Re toilet paper/paper towel etc. There’s plenty of alternatives to all of that, start to work them out now. It’s bulky to store, it’s convenient but expensive compared to a cotton towel, and it’s only ‘half good’ at most of it’s jobs. Get some plain cotton tea/dish towels and use that instead for wiping benches or soaking oil out of meat. Wash on a hot medic wash with soap and use again. And then when SHTF you have one less thing to think about. (Family cloth? You do you. You could also get a bidet attachment to you can put on the toilet, and then you just need a bottom dry towel, different colours for different people is wise, but if the real SHTF has hit, toilet water is wasteful, toilet paper is wasteful, and you probably need to think smarter.
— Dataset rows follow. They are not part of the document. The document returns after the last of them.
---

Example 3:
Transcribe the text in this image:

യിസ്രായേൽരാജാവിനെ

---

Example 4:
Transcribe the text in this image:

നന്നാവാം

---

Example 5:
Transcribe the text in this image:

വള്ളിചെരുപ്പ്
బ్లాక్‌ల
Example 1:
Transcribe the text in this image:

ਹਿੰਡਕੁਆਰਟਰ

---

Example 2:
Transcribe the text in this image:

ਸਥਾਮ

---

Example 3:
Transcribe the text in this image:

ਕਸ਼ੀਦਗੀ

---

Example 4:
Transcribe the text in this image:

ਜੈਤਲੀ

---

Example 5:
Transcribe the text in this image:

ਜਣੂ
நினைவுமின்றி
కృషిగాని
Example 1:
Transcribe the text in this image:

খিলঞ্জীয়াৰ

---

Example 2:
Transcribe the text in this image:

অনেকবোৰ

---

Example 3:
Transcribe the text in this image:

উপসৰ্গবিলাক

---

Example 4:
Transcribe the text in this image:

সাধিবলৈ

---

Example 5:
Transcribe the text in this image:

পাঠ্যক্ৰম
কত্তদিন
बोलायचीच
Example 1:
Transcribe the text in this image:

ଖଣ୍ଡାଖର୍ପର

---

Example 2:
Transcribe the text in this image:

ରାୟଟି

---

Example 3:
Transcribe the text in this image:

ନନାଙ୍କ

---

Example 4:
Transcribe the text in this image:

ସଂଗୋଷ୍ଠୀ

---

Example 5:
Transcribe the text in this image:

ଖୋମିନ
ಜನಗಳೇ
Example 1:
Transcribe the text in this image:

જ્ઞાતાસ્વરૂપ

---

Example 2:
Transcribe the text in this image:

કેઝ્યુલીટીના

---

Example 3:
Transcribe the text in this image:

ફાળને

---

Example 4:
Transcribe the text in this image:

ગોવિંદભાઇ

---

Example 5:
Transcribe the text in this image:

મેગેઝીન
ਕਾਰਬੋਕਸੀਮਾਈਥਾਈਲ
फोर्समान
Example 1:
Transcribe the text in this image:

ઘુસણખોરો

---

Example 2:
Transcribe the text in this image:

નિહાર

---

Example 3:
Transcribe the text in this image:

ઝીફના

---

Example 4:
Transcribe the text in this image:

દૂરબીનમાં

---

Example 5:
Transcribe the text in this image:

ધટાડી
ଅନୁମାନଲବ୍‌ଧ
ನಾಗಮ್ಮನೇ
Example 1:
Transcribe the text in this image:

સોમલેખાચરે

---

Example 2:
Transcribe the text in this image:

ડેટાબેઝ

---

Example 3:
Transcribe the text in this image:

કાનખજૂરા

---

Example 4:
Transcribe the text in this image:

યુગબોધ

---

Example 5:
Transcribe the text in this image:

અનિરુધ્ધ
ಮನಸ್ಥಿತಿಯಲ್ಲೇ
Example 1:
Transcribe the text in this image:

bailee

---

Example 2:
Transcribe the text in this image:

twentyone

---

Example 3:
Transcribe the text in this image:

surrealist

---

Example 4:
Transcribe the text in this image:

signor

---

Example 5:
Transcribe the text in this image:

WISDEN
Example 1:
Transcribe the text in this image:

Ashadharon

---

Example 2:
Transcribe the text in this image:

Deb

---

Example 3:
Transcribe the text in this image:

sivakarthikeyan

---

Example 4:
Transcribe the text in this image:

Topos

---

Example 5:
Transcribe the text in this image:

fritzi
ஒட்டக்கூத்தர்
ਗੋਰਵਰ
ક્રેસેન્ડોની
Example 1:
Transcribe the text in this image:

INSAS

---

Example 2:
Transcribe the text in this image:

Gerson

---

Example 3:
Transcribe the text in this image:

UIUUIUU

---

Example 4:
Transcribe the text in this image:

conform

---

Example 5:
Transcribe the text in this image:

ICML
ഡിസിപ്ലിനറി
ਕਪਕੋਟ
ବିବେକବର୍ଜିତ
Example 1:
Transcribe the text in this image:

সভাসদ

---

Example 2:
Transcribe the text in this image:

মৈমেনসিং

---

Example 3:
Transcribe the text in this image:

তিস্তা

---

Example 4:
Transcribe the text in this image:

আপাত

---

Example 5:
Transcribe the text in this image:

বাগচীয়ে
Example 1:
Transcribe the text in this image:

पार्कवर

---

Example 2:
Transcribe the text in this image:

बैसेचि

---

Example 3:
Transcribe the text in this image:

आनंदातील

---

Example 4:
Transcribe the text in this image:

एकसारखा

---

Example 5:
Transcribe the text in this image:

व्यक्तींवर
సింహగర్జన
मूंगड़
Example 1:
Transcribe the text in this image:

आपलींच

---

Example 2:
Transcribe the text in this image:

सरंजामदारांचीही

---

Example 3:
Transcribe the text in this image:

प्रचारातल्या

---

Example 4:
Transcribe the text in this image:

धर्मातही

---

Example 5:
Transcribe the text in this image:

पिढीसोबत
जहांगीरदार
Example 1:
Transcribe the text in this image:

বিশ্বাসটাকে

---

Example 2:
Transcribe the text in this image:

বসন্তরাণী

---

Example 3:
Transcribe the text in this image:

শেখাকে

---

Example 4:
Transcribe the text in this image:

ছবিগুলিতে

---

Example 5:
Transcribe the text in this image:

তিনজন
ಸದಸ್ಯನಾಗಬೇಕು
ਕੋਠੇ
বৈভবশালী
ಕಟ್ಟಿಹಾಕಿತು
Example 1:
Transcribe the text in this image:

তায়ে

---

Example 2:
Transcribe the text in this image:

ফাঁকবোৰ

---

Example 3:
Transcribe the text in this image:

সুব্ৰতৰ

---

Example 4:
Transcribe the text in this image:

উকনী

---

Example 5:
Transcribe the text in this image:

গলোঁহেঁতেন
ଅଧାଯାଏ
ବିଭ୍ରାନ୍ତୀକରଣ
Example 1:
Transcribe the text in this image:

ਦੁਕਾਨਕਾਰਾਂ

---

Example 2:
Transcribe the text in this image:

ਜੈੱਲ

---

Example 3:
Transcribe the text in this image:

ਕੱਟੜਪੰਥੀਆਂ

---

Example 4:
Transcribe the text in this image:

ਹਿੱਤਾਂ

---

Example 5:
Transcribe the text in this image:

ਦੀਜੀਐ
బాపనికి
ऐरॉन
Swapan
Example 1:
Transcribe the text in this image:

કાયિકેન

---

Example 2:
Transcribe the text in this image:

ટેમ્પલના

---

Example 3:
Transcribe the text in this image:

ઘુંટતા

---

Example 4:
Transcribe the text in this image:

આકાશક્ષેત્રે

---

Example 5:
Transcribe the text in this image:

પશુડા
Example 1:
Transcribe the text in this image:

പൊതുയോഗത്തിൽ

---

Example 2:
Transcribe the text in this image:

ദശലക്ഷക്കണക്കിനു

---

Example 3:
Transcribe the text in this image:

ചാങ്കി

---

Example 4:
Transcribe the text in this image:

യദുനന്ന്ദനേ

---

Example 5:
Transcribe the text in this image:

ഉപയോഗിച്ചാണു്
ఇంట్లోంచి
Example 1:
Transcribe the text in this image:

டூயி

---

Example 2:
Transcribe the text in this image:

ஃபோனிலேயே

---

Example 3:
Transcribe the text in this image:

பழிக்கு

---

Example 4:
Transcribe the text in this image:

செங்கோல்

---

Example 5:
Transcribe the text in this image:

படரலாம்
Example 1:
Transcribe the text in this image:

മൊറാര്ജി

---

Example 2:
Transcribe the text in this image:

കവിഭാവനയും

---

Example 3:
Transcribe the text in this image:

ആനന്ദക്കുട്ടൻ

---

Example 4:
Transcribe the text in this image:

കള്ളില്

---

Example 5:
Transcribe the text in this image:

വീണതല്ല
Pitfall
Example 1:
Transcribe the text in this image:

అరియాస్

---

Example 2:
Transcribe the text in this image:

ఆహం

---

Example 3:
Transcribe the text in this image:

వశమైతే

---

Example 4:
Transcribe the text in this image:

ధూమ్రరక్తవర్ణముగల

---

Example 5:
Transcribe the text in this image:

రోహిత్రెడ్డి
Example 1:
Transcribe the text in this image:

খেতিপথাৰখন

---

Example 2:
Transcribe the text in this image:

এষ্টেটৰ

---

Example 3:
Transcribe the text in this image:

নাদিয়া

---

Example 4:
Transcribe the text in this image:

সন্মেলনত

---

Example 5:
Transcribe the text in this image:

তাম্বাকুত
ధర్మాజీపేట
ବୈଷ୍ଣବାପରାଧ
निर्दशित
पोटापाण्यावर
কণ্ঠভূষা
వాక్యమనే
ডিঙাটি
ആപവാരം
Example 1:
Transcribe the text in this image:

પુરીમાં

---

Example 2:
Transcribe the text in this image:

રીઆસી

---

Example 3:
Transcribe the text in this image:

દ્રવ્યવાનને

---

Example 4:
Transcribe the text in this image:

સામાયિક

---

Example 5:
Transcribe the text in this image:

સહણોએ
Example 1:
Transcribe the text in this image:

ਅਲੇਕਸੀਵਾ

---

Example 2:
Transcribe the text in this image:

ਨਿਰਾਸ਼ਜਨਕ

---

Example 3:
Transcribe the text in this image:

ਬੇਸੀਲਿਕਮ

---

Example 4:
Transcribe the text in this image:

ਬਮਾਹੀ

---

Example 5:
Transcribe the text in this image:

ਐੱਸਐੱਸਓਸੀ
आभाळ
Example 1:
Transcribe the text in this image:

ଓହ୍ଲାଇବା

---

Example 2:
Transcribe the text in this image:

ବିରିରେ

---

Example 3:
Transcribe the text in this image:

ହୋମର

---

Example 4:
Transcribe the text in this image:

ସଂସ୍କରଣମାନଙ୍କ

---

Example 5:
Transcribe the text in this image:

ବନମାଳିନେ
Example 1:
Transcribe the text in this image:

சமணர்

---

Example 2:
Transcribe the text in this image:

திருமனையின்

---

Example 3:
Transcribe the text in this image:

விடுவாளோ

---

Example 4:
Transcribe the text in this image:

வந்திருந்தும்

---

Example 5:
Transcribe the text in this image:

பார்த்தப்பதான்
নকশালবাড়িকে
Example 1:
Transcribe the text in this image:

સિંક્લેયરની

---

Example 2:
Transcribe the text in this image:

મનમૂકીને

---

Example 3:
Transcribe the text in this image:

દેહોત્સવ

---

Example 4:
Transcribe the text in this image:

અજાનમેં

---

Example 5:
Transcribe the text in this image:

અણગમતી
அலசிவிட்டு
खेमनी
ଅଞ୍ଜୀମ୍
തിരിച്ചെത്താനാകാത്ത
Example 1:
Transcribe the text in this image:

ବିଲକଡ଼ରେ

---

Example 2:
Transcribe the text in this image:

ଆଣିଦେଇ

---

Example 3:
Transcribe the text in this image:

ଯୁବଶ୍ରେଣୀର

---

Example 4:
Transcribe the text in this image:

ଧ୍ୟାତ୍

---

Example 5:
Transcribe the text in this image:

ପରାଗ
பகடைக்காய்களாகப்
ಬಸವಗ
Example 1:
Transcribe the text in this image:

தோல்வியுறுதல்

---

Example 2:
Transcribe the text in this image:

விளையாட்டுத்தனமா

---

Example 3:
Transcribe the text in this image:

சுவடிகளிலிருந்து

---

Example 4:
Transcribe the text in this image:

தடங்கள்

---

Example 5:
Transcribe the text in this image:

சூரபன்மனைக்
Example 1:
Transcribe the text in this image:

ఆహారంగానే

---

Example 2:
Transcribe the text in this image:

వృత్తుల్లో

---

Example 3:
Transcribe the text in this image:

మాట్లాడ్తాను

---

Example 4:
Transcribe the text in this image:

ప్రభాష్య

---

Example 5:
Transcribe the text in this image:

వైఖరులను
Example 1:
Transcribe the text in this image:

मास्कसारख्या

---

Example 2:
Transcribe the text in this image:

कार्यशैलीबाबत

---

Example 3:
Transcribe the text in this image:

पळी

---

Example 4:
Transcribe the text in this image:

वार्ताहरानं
It’s heartening to see reference and self reliance books on this list. I’ve been busy building a little home library with how to books. If you don’t have any, the best place to start is with The Lost Ways Books! I am most fortunate to have a complete set of these books and they are a handy guide and reference for just about anything one could ever need to look up and read in the preppier department! With everything going on now, it is important to cover all bases, so have included a section on US and world history. My pride and joy in that section is the Funk & Wagnalls Encyclopedia I bought years ago for my kids in school. I cant bare to part with a book and refused to throw it out as it accurately covers things up until 1990. I’m glad I kept it as all of the information is historically correct. Nothing woke in my little library!